Mittwoch, 13. Oktober 2010

Tag 56 - Flug und Ankunft

Früh um 6.00 h raus aus den Federn, ab ins Flugzeug. Die Aufregung war groß. Flug wie immer - unspektakulär.
Angekommen (wir sind über Helsinki geflogen), wartete meine Tochter Lisa mit ihrem Freund Moritz und meiner Freundin Anke mit einem Willkommensschild und Blumen auf uns. Ich hatte schon so etwas geahnt...

Willkommensgruß


Lisa und ich fielen uns weinend in die Arme. Meine Güte, wie sehr man einen Menschen vermissen kann!!!
Ein Teil meiner Lieben
Anbei noch ein paar Fotos, die Lisa für unsere Heimkehr gebastelt hat.
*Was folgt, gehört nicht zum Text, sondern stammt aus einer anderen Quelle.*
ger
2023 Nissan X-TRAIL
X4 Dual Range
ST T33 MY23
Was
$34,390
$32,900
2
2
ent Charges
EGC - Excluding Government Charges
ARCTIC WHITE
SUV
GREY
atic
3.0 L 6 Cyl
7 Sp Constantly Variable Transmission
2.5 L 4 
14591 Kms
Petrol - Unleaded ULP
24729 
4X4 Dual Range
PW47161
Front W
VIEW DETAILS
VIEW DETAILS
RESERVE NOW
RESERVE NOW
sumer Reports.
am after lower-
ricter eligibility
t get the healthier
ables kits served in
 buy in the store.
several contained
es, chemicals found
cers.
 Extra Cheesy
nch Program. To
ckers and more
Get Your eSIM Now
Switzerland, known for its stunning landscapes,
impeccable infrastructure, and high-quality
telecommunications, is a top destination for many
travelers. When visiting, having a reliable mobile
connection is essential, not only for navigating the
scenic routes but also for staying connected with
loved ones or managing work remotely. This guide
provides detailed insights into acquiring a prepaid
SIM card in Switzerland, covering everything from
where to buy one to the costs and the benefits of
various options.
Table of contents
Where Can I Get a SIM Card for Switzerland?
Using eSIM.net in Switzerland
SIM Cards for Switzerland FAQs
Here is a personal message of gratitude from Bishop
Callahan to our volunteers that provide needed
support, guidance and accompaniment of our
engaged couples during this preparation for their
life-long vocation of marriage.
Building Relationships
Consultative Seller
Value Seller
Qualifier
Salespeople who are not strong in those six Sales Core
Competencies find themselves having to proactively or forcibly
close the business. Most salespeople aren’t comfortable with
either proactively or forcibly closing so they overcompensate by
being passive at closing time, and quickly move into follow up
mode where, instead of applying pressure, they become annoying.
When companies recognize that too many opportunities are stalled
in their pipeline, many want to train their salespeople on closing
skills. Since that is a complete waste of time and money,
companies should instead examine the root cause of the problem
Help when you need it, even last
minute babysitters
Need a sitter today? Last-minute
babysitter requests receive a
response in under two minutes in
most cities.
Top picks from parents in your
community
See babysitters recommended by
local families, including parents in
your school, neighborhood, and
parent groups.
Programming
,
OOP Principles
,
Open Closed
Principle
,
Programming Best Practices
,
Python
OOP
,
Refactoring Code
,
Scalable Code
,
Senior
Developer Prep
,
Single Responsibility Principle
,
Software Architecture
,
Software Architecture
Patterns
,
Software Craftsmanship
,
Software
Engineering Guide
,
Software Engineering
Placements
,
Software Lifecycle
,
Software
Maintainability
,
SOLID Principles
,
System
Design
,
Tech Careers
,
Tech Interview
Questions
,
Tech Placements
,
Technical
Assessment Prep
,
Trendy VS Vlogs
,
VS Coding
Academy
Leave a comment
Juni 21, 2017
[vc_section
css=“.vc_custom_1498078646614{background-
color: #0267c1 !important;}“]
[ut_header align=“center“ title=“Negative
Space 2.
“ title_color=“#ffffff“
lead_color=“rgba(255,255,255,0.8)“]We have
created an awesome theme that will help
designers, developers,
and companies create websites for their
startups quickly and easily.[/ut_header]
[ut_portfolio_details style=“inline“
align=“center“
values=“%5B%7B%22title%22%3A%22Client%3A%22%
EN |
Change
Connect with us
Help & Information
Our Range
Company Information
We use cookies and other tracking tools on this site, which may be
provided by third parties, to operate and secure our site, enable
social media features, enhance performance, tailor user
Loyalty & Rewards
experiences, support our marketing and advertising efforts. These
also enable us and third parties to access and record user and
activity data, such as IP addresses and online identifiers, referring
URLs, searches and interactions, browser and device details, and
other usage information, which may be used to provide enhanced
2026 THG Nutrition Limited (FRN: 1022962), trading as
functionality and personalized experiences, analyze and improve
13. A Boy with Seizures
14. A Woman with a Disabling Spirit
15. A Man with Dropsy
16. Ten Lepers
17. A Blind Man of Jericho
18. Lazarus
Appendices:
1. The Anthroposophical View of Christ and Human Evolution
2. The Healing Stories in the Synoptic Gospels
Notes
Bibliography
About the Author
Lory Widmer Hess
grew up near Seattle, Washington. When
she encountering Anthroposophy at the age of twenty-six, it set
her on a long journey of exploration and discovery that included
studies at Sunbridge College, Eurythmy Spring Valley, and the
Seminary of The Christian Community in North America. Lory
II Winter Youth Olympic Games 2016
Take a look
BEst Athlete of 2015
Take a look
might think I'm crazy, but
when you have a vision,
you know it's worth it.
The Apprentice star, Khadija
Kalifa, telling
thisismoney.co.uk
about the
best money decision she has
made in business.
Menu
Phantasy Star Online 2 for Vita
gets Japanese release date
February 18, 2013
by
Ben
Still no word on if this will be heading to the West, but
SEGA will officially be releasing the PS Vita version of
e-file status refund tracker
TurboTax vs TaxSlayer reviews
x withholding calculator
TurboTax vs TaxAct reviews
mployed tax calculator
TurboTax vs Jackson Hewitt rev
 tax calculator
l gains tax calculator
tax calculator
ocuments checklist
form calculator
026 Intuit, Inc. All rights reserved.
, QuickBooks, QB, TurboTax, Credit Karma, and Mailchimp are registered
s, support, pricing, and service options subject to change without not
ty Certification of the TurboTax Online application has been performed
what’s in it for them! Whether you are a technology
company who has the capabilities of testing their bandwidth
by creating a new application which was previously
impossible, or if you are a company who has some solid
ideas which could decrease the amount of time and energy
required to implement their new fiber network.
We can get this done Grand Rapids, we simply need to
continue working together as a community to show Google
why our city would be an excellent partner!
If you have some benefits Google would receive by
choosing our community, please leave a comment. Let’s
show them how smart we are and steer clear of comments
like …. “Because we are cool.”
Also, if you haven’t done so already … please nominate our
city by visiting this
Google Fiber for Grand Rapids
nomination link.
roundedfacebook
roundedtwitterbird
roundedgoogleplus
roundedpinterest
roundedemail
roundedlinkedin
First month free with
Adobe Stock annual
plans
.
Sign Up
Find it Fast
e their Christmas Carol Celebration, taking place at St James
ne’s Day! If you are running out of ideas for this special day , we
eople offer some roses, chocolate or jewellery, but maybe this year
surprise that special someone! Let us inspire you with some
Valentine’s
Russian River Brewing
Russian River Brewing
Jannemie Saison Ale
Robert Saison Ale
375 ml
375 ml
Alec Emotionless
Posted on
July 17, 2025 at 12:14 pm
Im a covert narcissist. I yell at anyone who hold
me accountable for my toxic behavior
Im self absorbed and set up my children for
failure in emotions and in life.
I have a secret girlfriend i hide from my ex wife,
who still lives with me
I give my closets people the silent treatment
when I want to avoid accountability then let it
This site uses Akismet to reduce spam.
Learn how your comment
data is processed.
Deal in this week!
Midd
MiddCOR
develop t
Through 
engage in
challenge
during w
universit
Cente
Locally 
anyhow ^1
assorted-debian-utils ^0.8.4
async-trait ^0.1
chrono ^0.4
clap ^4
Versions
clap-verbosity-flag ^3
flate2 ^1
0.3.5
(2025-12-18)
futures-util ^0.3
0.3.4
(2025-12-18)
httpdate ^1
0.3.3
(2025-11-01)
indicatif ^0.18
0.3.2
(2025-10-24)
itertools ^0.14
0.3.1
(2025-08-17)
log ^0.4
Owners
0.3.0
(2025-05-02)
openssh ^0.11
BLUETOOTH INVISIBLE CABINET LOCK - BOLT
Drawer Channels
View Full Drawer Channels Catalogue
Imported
Das war sehr lieb und toll gemacht.
Danke Maus!!!


Noch ein paar Gedanken:

Grenzerfahrungen!

Was sind das für Erfahrungen?
Sind das Erfahrungen, die man mit sich selbst und dem Partner macht oder mit einer Gruppe?
Ist es bei einer solchen Reise die Einzigartigkeit der Teilnehmer? Die Teamfähigkeit? Toleranz und Akzeptanz? Der Ursprungsgedanke oder das Ziel?
Wir haben die unterschiedlichsten Länder bereist, viele Kilometer sind uns lange gedanklich nachgelaufen, da es schwierig war, sie zu überwinden…
Die Menschen, die Gerüche, das Klima, die kulturellen Unterschiede, die unterschiedliche Sicht auf das Leben, die Landschaft...
Es war für uns nicht einfach: ein kleines Auto, in dem wir Stunde um Stunde zusammen waren, jeden Tag in eine Umgebung, die nicht fremder hätte sein können. Doch wir haben alles mit Bravour gemeinsam gemeistert!
Menschen, denen man noch nie vorher im Leben begegnet ist, begleiteten uns Tag für Tag. Diese Menschen erlebt man pur, z. B. wenn sie nicht ausgeschlafen sind, hungrig sind, oder mal maulig und schlecht drauf sind.
Aber auch, wenn sie genießen, schweigen, weil irgendetwas beeindruckend oder wunderschön ist, fröhlich und glücklich sind.
Wir sind stolz auf uns, ohne eine einzige Katastrophe haben wir den Weg gemeistert und nie das Ziel aus den Augen verloren, auch wenn es nicht immer einfach war.
Wir sind sicherlich in den vielen Wochen alle zusammengewachsen. Mit dem einen mehr mit dem anderen weniger.  Aber wir haben eine tolle, lustige und auch ernste Zeit miteinander verbracht. Unterm Strich waren wir eine homogene Truppe, die ich mir nicht anders gewünscht hätte. Die Vielfältigkeit der Personen (und auch Fahrzeuge) hatte manchmal etwas brisantes aber man konnte sicher sein, es wird schnell wieder „alles gut“ sein.
Wir haben es uns nie übel genommen, wenn mal der eine oder andere einen anderen Weg am Tage gehen wollte. Jeder hat sich mal eine Auszeit gegönnt und das war auch gut so!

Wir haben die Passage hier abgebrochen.